Covid-19 vaccine: does the ‘magnet challenge’ work?
A challenge where people stick magnets on their shoulders after receiving the Covid-19 vaccine is meant to prove that the vaccine contains a microchip. In the last episode of Truth or Fake, we analysed this viral challenge and explained why we should be wary of this type of fake experiment.
Social media platforms love "challenges," whether they encourage people to perform a particular dance move, achieve a particular sporting feat, or taste a specific food... The challenge which caught our attention falls in none of these categories. Called the "magnet challenge," this experiment is linked to the Covid-19 pandemic and vaccination campaign. But this "experiment" is primarily aimed at disinforming, since it allegedly proves that the vaccine contains a microchip. "We're all f*****," says this Facebook post.
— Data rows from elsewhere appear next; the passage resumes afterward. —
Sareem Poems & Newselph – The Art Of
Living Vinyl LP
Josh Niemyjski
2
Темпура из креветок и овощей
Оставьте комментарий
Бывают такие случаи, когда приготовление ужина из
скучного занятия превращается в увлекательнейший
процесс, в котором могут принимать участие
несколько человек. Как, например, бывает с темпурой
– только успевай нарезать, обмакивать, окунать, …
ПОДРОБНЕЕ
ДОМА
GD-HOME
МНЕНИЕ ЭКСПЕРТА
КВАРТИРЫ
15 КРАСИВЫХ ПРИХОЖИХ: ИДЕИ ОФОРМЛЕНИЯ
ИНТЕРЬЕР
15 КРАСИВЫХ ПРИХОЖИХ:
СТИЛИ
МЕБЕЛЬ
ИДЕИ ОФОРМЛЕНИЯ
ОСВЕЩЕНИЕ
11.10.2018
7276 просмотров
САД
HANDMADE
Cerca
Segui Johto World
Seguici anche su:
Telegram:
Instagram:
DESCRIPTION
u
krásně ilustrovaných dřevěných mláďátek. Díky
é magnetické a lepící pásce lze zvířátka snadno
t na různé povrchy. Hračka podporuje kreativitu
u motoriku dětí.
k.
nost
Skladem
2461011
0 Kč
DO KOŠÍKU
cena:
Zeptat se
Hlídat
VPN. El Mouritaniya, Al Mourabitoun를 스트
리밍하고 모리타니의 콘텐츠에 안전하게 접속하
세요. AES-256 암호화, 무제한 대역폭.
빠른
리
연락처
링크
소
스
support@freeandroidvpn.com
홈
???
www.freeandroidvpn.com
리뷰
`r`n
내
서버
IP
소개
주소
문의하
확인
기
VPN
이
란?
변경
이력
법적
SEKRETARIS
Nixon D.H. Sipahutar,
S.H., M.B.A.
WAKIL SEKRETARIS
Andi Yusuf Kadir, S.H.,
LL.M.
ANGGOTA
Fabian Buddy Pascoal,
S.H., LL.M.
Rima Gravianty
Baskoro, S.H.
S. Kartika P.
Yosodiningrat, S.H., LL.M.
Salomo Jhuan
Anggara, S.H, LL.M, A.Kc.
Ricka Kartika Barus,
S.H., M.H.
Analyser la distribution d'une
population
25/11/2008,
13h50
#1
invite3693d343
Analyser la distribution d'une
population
For this episode, Tristan Werkmeister contacted Julien Bobroff, a French physicist who specialises in magnetism and teaches at the University of Paris-Saclay. "A vaccine against Covid-19 that could contain chips and that would make magnets stick to the skin once injected is absolutely impossible from a scientific standpoint," he said.
So how can a magnet stick to the skin? The British-American science writer Mick West, who specialises in debunking conspiracy theories, explained in a video that there are multiple ways to make it happen, either by having oily skin or by moisturising it.
Another hypothesis identified by the fact-checking website "Fact and Furious" points out that people filming these videos could be wearing shoulder prosthesis. Because prostheses contain cobalt, which is a magnetic material, they can attract magnets.